* Problem requirements
Reproduce the records below exactly as they appear.

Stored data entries
______________________________
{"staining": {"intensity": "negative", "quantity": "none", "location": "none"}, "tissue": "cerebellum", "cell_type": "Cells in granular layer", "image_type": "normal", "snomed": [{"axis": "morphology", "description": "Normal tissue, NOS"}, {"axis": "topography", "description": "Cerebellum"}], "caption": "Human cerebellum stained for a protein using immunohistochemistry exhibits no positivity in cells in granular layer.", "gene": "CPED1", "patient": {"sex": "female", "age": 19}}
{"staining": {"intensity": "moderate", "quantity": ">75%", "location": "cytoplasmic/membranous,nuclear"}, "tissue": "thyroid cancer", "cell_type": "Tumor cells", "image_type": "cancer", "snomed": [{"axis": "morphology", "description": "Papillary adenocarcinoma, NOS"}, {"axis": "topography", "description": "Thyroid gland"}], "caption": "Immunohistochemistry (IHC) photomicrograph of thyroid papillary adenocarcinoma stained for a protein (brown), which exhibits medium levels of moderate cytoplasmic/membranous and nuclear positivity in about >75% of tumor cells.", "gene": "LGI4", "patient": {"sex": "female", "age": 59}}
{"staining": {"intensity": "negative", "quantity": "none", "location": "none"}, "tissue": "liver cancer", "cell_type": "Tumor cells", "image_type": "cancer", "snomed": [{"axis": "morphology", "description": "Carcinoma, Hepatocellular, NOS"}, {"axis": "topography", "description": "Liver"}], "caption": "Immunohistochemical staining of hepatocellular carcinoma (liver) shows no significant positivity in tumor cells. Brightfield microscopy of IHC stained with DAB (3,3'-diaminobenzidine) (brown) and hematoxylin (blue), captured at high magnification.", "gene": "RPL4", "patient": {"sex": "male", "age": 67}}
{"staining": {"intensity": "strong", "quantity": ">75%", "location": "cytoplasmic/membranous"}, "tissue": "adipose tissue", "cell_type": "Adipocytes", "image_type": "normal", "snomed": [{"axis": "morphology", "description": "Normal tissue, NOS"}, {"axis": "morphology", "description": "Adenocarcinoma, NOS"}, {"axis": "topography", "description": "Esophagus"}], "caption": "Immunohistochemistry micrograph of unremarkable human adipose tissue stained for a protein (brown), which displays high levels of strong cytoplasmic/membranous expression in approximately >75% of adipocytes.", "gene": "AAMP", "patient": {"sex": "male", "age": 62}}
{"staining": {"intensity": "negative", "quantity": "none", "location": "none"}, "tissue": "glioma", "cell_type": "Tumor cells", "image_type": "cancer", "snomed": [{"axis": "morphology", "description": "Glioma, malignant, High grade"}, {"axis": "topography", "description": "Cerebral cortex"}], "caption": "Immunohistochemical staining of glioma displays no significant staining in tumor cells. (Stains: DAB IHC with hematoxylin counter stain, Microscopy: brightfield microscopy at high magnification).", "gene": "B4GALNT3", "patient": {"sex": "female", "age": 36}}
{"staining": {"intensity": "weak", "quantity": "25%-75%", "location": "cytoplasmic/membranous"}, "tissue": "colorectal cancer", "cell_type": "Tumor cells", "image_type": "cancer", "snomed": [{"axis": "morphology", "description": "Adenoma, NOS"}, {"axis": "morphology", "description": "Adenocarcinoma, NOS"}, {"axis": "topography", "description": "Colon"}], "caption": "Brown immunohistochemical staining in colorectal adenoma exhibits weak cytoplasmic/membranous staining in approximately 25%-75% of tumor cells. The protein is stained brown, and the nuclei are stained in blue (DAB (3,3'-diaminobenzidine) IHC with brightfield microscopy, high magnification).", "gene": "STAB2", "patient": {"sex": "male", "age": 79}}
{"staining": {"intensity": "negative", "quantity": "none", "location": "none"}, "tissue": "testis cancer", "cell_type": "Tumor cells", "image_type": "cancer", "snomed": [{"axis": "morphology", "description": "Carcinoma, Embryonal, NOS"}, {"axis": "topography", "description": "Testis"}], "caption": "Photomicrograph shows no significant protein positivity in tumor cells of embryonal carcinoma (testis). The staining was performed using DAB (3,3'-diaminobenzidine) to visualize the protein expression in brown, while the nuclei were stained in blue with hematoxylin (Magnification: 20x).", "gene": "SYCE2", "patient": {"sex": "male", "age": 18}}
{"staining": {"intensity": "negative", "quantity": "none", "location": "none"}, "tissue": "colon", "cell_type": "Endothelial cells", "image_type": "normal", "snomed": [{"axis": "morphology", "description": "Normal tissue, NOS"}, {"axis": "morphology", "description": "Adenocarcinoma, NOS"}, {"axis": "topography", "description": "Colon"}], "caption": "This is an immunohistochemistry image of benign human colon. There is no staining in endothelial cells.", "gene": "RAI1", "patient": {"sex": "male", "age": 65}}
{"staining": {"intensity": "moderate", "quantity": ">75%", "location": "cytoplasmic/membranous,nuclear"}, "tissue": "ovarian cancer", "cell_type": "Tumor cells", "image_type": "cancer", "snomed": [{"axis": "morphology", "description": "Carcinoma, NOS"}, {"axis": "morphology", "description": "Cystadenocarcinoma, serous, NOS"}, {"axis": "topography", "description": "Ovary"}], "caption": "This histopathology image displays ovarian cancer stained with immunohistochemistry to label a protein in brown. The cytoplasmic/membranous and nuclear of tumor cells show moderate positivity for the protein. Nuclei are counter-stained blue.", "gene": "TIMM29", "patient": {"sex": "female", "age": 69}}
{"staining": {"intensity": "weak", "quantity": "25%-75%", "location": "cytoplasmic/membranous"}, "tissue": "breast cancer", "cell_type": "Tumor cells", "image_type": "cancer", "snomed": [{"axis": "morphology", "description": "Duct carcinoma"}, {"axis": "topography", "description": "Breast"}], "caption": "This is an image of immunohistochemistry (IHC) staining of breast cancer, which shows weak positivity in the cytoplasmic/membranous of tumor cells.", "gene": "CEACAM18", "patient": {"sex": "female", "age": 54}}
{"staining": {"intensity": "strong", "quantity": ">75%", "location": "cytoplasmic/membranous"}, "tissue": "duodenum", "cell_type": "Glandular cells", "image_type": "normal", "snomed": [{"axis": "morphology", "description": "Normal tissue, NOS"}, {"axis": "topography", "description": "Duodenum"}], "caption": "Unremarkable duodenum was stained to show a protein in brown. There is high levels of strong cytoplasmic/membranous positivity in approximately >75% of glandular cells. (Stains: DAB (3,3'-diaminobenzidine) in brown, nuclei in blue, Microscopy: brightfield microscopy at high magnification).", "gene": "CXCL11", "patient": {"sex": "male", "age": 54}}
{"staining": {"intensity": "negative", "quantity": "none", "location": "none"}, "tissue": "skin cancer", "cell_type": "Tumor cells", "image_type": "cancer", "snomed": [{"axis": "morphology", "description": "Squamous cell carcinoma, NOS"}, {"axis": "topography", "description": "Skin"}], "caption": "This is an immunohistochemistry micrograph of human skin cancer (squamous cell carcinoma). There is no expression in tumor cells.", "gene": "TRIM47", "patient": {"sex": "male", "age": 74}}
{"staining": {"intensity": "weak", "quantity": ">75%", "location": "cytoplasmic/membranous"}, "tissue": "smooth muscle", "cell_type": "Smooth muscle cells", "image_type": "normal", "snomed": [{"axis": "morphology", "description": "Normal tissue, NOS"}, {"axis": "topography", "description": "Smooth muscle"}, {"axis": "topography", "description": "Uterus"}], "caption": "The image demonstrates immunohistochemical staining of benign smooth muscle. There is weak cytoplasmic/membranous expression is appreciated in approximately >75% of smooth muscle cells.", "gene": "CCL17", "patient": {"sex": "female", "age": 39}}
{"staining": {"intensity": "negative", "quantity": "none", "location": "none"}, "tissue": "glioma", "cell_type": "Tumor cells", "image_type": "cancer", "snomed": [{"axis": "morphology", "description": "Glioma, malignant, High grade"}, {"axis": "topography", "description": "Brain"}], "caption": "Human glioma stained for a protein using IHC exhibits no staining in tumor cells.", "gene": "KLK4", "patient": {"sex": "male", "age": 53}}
______________________________
* Answer below
{"staining": {"intensity": "negative", "quantity": "none", "location": "none"}, "tissue": "cerebellum", "cell_type": "Cells in granular layer", "image_type": "normal", "snomed": [{"axis": "morphology", "description": "Normal tissue, NOS"}, {"axis": "topography", "description": "Cerebellum"}], "caption": "Human cerebellum stained for a protein using immunohistochemistry exhibits no positivity in cells in granular layer.", "gene": "CPED1", "patient": {"sex": "female", "age": 19}}
{"staining": {"intensity": "moderate", "quantity": ">75%", "location": "cytoplasmic/membranous,nuclear"}, "tissue": "thyroid cancer", "cell_type": "Tumor cells", "image_type": "cancer", "snomed": [{"axis": "morphology", "description": "Papillary adenocarcinoma, NOS"}, {"axis": "topography", "description": "Thyroid gland"}], "caption": "Immunohistochemistry (IHC) photomicrograph of thyroid papillary adenocarcinoma stained for a protein (brown), which exhibits medium levels of moderate cytoplasmic/membranous and nuclear positivity in about >75% of tumor cells.", "gene": "LGI4", "patient": {"sex": "female", "age": 59}}
{"staining": {"intensity": "negative", "quantity": "none", "location": "none"}, "tissue": "liver cancer", "cell_type": "Tumor cells", "image_type": "cancer", "snomed": [{"axis": "morphology", "description": "Carcinoma, Hepatocellular, NOS"}, {"axis": "topography", "description": "Liver"}], "caption": "Immunohistochemical staining of hepatocellular carcinoma (liver) shows no significant positivity in tumor cells. Brightfield microscopy of IHC stained with DAB (3,3'-diaminobenzidine) (brown) and hematoxylin (blue), captured at high magnification.", "gene": "RPL4", "patient": {"sex": "male", "age": 67}}
{"staining": {"intensity": "strong", "quantity": ">75%", "location": "cytoplasmic/membranous"}, "tissue": "adipose tissue", "cell_type": "Adipocytes", "image_type": "normal", "snomed": [{"axis": "morphology", "description": "Normal tissue, NOS"}, {"axis": "morphology", "description": "Adenocarcinoma, NOS"}, {"axis": "topography", "description": "Esophagus"}], "caption": "Immunohistochemistry micrograph of unremarkable human adipose tissue stained for a protein (brown), which displays high levels of strong cytoplasmic/membranous expression in approximately >75% of adipocytes.", "gene": "AAMP", "patient": {"sex": "male", "age": 62}}
{"staining": {"intensity": "negative", "quantity": "none", "location": "none"}, "tissue": "glioma", "cell_type": "Tumor cells", "image_type": "cancer", "snomed": [{"axis": "morphology", "description": "Glioma, malignant, High grade"}, {"axis": "topography", "description": "Cerebral cortex"}], "caption": "Immunohistochemical staining of glioma displays no significant staining in tumor cells. (Stains: DAB IHC with hematoxylin counter stain, Microscopy: brightfield microscopy at high magnification).", "gene": "B4GALNT3", "patient": {"sex": "female", "age": 36}}
{"staining": {"intensity": "weak", "quantity": "25%-75%", "location": "cytoplasmic/membranous"}, "tissue": "colorectal cancer", "cell_type": "Tumor cells", "image_type": "cancer", "snomed": [{"axis": "morphology", "description": "Adenoma, NOS"}, {"axis": "morphology", "description": "Adenocarcinoma, NOS"}, {"axis": "topography", "description": "Colon"}], "caption": "Brown immunohistochemical staining in colorectal adenoma exhibits weak cytoplasmic/membranous staining in approximately 25%-75% of tumor cells. The protein is stained brown, and the nuclei are stained in blue (DAB (3,3'-diaminobenzidine) IHC with brightfield microscopy, high magnification).", "gene": "STAB2", "patient": {"sex": "male", "age": 79}}
{"staining": {"intensity": "negative", "quantity": "none", "location": "none"}, "tissue": "testis cancer", "cell_type": "Tumor cells", "image_type": "cancer", "snomed": [{"axis": "morphology", "description": "Carcinoma, Embryonal, NOS"}, {"axis": "topography", "description": "Testis"}], "caption": "Photomicrograph shows no significant protein positivity in tumor cells of embryonal carcinoma (testis). The staining was performed using DAB (3,3'-diaminobenzidine) to visualize the protein expression in brown, while the nuclei were stained in blue with hematoxylin (Magnification: 20x).", "gene": "SYCE2", "patient": {"sex": "male", "age": 18}}
{"staining": {"intensity": "negative", "quantity": "none", "location": "none"}, "tissue": "colon", "cell_type": "Endothelial cells", "image_type": "normal", "snomed": [{"axis": "morphology", "description": "Normal tissue, NOS"}, {"axis": "morphology", "description": "Adenocarcinoma, NOS"}, {"axis": "topography", "description": "Colon"}], "caption": "This is an immunohistochemistry image of benign human colon. There is no staining in endothelial cells.", "gene": "RAI1", "patient": {"sex": "male", "age": 65}}
{"staining": {"intensity": "moderate", "quantity": ">75%", "location": "cytoplasmic/membranous,nuclear"}, "tissue": "ovarian cancer", "cell_type": "Tumor cells", "image_type": "cancer", "snomed": [{"axis": "morphology", "description": "Carcinoma, NOS"}, {"axis": "morphology", "description": "Cystadenocarcinoma, serous, NOS"}, {"axis": "topography", "description": "Ovary"}], "caption": "This histopathology image displays ovarian cancer stained with immunohistochemistry to label a protein in brown. The cytoplasmic/membranous and nuclear of tumor cells show moderate positivity for the protein. Nuclei are counter-stained blue.", "gene": "TIMM29", "patient": {"sex": "female", "age": 69}}
{"staining": {"intensity": "weak", "quantity": "25%-75%", "location": "cytoplasmic/membranous"}, "tissue": "breast cancer", "cell_type": "Tumor cells", "image_type": "cancer", "snomed": [{"axis": "morphology", "description": "Duct carcinoma"}, {"axis": "topography", "description": "Breast"}], "caption": "This is an image of immunohistochemistry (IHC) staining of breast cancer, which shows weak positivity in the cytoplasmic/membranous of tumor cells.", "gene": "CEACAM18", "patient": {"sex": "female", "age": 54}}
{"staining": {"intensity": "strong", "quantity": ">75%", "location": "cytoplasmic/membranous"}, "tissue": "duodenum", "cell_type": "Glandular cells", "image_type": "normal", "snomed": [{"axis": "morphology", "description": "Normal tissue, NOS"}, {"axis": "topography", "description": "Duodenum"}], "caption": "Unremarkable duodenum was stained to show a protein in brown. There is high levels of strong cytoplasmic/membranous positivity in approximately >75% of glandular cells. (Stains: DAB (3,3'-diaminobenzidine) in brown, nuclei in blue, Microscopy: brightfield microscopy at high magnification).", "gene": "CXCL11", "patient": {"sex": "male", "age": 54}}
{"staining": {"intensity": "negative", "quantity": "none", "location": "none"}, "tissue": "skin cancer", "cell_type": "Tumor cells", "image_type": "cancer", "snomed": [{"axis": "morphology", "description": "Squamous cell carcinoma, NOS"}, {"axis": "topography", "description": "Skin"}], "caption": "This is an immunohistochemistry micrograph of human skin cancer (squamous cell carcinoma). There is no expression in tumor cells.", "gene": "TRIM47", "patient": {"sex": "male", "age": 74}}
{"staining": {"intensity": "weak", "quantity": ">75%", "location": "cytoplasmic/membranous"}, "tissue": "smooth muscle", "cell_type": "Smooth muscle cells", "image_type": "normal", "snomed": [{"axis": "morphology", "description": "Normal tissue, NOS"}, {"axis": "topography", "description": "Smooth muscle"}, {"axis": "topography", "description": "Uterus"}], "caption": "The image demonstrates immunohistochemical staining of benign smooth muscle. There is weak cytoplasmic/membranous expression is appreciated in approximately >75% of smooth muscle cells.", "gene": "CCL17", "patient": {"sex": "female", "age": 39}}
{"staining": {"intensity": "negative", "quantity": "none", "location": "none"}, "tissue": "glioma", "cell_type": "Tumor cells", "image_type": "cancer", "snomed": [{"axis": "morphology", "description": "Glioma, malignant, High grade"}, {"axis": "topography", "description": "Brain"}], "caption": "Human glioma stained for a protein using IHC exhibits no staining in tumor cells.", "gene": "KLK4", "patient": {"sex": "male", "age": 53}}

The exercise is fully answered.